[Information]:
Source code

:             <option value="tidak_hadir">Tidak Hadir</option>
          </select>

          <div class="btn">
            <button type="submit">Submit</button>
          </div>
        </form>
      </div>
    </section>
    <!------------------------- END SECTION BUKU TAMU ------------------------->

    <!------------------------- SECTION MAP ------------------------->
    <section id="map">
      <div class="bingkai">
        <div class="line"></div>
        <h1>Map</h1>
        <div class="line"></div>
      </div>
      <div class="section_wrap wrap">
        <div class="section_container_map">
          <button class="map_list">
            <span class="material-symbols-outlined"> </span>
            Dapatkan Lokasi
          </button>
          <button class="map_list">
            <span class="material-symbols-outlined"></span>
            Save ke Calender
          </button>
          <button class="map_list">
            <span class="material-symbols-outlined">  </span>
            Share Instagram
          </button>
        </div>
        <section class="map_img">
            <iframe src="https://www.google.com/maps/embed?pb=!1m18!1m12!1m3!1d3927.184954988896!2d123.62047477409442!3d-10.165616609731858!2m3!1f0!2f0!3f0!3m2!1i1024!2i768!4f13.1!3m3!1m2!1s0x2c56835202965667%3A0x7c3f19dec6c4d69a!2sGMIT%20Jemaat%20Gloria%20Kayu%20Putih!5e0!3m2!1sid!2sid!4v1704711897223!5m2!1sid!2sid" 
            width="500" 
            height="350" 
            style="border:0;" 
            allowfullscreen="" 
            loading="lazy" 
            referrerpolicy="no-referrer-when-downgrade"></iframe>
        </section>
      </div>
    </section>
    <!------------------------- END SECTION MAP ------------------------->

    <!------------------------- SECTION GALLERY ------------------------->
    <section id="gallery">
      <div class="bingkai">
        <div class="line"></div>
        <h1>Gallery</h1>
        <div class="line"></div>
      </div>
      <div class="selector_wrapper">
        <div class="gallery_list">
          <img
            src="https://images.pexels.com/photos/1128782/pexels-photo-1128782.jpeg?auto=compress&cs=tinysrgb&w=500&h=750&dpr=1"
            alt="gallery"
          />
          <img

[Description of the task]: Arrange the lines of the records as a Markdown table with the columns Row and Line, starting with the line that contains "<!------------------------- SECTION MAP" and going on through the line that contains "<!------------------------- END SECTION MAP", both included. Number the rows in order and leave out blank lines.

[Worked solution]:
| Row | Line |
|---|---|
| 1 |     <!------------------------- SECTION MAP -------------------------> |
| 2 |     <section id="map"> |
| 3 |       <div class="bingkai"> |
| 4 |         <div class="line"></div> |
| 5 |         <h1>Map</h1> |
| 6 |         <div class="line"></div> |
| 7 |       </div> |
| 8 |       <div class="section_wrap wrap"> |
| 9 |         <div class="section_container_map"> |
| 10 |           <button class="map_list"> |
| 11 |             <span class="material-symbols-outlined"> </span> |
| 12 |             Dapatkan Lokasi |
| 13 |           </button> |
| 14 |           <button class="map_list"> |
| 15 |             <span class="material-symbols-outlined"></span> |
| 16 |             Save ke Calender |
| 17 |           </button> |
| 18 |           <button class="map_list"> |
| 19 |             <span class="material-symbols-outlined">  </span> |
| 20 |             Share Instagram |
| 21 |           </button> |
| 22 |         </div> |
| 23 |         <section class="map_img"> |
| 24 |             <iframe src="https://www.google.com/maps/embed?pb=!1m18!1m12!1m3!1d3927.184954988896!2d123.62047477409442!3d-10.165616609731858!2m3!1f0!2f0!3f0!3m2!1i1024!2i768!4f13.1!3m3!1m2!1s0x2c56835202965667%3A0x7c3f19dec6c4d69a!2sGMIT%20Jemaat%20Gloria%20Kayu%20Putih!5e0!3m2!1sid!2sid!4v1704711897223!5m2!1sid!2sid"  |
| 25 |             width="500"  |
| 26 |             height="350"  |
| 27 |             style="border:0;"  |
| 28 |             allowfullscreen=""  |
| 29 |             loading="lazy"  |
| 30 |             referrerpolicy="no-referrer-when-downgrade"></iframe> |
| 31 |         </section> |
| 32 |       </div> |
| 33 |     </section> |
| 34 |     <!------------------------- END SECTION MAP -------------------------> |